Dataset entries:
════════════════════

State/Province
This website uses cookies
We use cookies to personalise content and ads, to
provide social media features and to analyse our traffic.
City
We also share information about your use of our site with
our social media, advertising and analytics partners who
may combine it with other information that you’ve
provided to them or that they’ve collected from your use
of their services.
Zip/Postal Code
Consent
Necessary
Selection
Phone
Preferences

════════════════════

PROBLEM DESCRIPTION: Edit the records by replacing every instance of "cookies" with "trackers", leaving all other text unchanged.

ANSWER TO THIS PROBLEM:
State/Province
This website uses trackers
We use trackers to personalise content and ads, to
provide social media features and to analyse our traffic.
City
We also share information about your use of our site with
our social media, advertising and analytics partners who
may combine it with other information that you’ve
provided to them or that they’ve collected from your use
of their services.
Zip/Postal Code
Consent
Necessary
Selection
Phone
Preferences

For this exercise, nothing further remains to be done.